Wednesday, January 27, 2010

11 Minute Superbowl?

Over the past two weeks I watched more football than I've watched over the past ten years and now it seems I saw even less than I thought. This can be filed under "useless data" but it's a very suprising stat nonetheless.

From the Wall Street Journal...
According to a Wall Street Journal study of four recent broadcasts, and similar estimates by researchers, the average amount of time the ball is in play on the field during an NFL game is about 11 minutes.

In other words, if you tally up everything that happens between the time the ball is snapped and the play is whistled dead by the officials, there's barely enough time to prepare a hard-boiled egg.

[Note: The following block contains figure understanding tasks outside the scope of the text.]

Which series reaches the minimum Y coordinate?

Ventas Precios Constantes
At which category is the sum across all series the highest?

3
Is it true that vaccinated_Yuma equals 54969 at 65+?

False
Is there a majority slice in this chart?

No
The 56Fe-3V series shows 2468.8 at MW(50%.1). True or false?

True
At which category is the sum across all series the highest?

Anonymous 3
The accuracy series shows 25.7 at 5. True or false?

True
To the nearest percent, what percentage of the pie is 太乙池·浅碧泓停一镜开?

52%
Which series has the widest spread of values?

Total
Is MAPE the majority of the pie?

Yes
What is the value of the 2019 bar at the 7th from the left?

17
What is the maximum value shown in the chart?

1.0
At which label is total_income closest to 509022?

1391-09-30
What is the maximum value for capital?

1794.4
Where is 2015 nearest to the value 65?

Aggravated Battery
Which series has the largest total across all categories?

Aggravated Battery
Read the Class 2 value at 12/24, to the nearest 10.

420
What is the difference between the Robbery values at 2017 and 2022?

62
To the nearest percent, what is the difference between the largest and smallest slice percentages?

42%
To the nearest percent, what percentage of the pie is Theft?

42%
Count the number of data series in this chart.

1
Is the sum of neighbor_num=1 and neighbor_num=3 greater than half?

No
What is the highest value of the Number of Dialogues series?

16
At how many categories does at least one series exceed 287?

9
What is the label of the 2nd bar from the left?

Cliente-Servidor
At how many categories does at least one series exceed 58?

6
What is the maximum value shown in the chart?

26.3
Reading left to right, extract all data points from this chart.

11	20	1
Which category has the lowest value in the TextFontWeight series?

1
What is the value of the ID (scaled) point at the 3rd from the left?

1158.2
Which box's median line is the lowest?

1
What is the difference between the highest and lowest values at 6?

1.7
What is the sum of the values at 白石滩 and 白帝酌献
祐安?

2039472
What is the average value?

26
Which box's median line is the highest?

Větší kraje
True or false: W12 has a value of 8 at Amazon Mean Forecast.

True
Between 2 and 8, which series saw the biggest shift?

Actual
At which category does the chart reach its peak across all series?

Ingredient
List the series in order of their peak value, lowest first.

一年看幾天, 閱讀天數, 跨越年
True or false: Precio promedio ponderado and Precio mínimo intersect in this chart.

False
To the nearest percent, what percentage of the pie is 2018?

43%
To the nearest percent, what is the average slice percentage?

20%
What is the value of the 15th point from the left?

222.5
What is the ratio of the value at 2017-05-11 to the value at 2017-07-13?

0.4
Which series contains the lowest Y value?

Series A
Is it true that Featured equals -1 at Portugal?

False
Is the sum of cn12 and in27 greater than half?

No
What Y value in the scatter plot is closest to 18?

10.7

So what do the networks do with the other 174 minutes in a typical broadcast? Not surprisingly, commercials take up about an hour. As many as 75 minutes, or about 60% of the total air time, excluding commercials, is spent on shots of players huddling, standing at the line of scrimmage or just generally milling about between snaps. While the network announcers showed up on screen for just 30 seconds, shots of the head coaches and referees took up about 7% of the average show.

A regulation NFL game consists of four quarters of 15 minutes each, but because the typical play only lasts about four seconds, the ratio of inaction to action is approximately 10 to 1.

If they could make a DVR that only records the playing time I'd watch a game every week, maybe even two.